• Exercise: Write out the line that contains "text [224, 283, 1121, 369]" and every line after it through the end of the entries, exactly as given and with no other lines.

• Dataset records:

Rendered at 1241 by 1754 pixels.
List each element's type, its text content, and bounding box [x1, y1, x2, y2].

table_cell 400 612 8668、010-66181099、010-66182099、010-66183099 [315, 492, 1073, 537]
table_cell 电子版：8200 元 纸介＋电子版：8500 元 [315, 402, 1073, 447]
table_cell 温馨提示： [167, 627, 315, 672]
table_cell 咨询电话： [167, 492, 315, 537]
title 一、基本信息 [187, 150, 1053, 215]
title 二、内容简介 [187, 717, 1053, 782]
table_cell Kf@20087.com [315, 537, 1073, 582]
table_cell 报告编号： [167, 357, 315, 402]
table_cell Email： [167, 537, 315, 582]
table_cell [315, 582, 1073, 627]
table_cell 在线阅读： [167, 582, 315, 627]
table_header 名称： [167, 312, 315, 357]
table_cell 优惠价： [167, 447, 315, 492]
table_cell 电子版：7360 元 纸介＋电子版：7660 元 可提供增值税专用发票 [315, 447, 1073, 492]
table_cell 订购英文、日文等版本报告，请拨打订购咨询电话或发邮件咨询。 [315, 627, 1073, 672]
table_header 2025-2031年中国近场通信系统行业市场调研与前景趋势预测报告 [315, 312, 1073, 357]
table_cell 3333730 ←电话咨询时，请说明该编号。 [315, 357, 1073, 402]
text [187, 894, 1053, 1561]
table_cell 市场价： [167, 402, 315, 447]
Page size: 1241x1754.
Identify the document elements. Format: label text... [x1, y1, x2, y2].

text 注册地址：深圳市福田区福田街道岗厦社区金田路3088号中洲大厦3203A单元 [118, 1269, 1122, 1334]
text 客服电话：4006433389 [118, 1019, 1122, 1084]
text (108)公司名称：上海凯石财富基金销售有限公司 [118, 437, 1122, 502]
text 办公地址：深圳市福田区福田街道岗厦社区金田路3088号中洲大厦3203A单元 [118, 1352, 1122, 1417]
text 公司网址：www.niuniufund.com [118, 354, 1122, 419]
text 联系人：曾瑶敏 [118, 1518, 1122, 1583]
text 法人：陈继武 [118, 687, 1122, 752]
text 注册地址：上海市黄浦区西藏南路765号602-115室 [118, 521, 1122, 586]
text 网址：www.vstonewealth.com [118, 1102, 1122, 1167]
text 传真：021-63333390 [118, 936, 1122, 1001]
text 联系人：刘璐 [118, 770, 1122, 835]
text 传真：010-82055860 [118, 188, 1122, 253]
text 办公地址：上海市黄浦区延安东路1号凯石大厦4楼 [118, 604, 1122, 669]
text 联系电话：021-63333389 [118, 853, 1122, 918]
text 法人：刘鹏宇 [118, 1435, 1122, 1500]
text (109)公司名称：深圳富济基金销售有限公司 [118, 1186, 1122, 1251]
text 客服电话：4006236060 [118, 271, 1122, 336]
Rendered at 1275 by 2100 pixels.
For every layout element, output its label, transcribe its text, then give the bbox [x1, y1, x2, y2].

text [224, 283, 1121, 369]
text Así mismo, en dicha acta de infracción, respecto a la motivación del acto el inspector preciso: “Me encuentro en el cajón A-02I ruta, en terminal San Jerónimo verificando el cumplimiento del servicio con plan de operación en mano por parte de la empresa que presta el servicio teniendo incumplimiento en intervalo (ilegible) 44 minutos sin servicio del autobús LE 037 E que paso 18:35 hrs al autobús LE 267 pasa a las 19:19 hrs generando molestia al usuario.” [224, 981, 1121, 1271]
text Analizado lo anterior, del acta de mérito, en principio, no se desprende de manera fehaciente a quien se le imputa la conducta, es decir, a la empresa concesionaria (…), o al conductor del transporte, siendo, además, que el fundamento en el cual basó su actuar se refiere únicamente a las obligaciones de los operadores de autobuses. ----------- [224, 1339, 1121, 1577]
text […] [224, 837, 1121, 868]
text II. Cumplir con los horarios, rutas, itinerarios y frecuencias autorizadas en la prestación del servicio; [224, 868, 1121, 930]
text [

• Reply to the exercise:
text [224, 283, 1121, 369]
text Así mismo, en dicha acta de infracción, respecto a la motivación del acto el inspector preciso: “Me encuentro en el cajón A-02I ruta, en terminal San Jerónimo verificando el cumplimiento del servicio con plan de operación en mano por parte de la empresa que presta el servicio teniendo incumplimiento en intervalo (ilegible) 44 minutos sin servicio del autobús LE 037 E que paso 18:35 hrs al autobús LE 267 pasa a las 19:19 hrs generando molestia al usuario.” [224, 981, 1121, 1271]
text Analizado lo anterior, del acta de mérito, en principio, no se desprende de manera fehaciente a quien se le imputa la conducta, es decir, a la empresa concesionaria (…), o al conductor del transporte, siendo, además, que el fundamento en el cual basó su actuar se refiere únicamente a las obligaciones de los operadores de autobuses. ----------- [224, 1339, 1121, 1577]
text […] [224, 837, 1121, 868]
text II. Cumplir con los horarios, rutas, itinerarios y frecuencias autorizadas en la prestación del servicio; [224, 868, 1121, 930]
text [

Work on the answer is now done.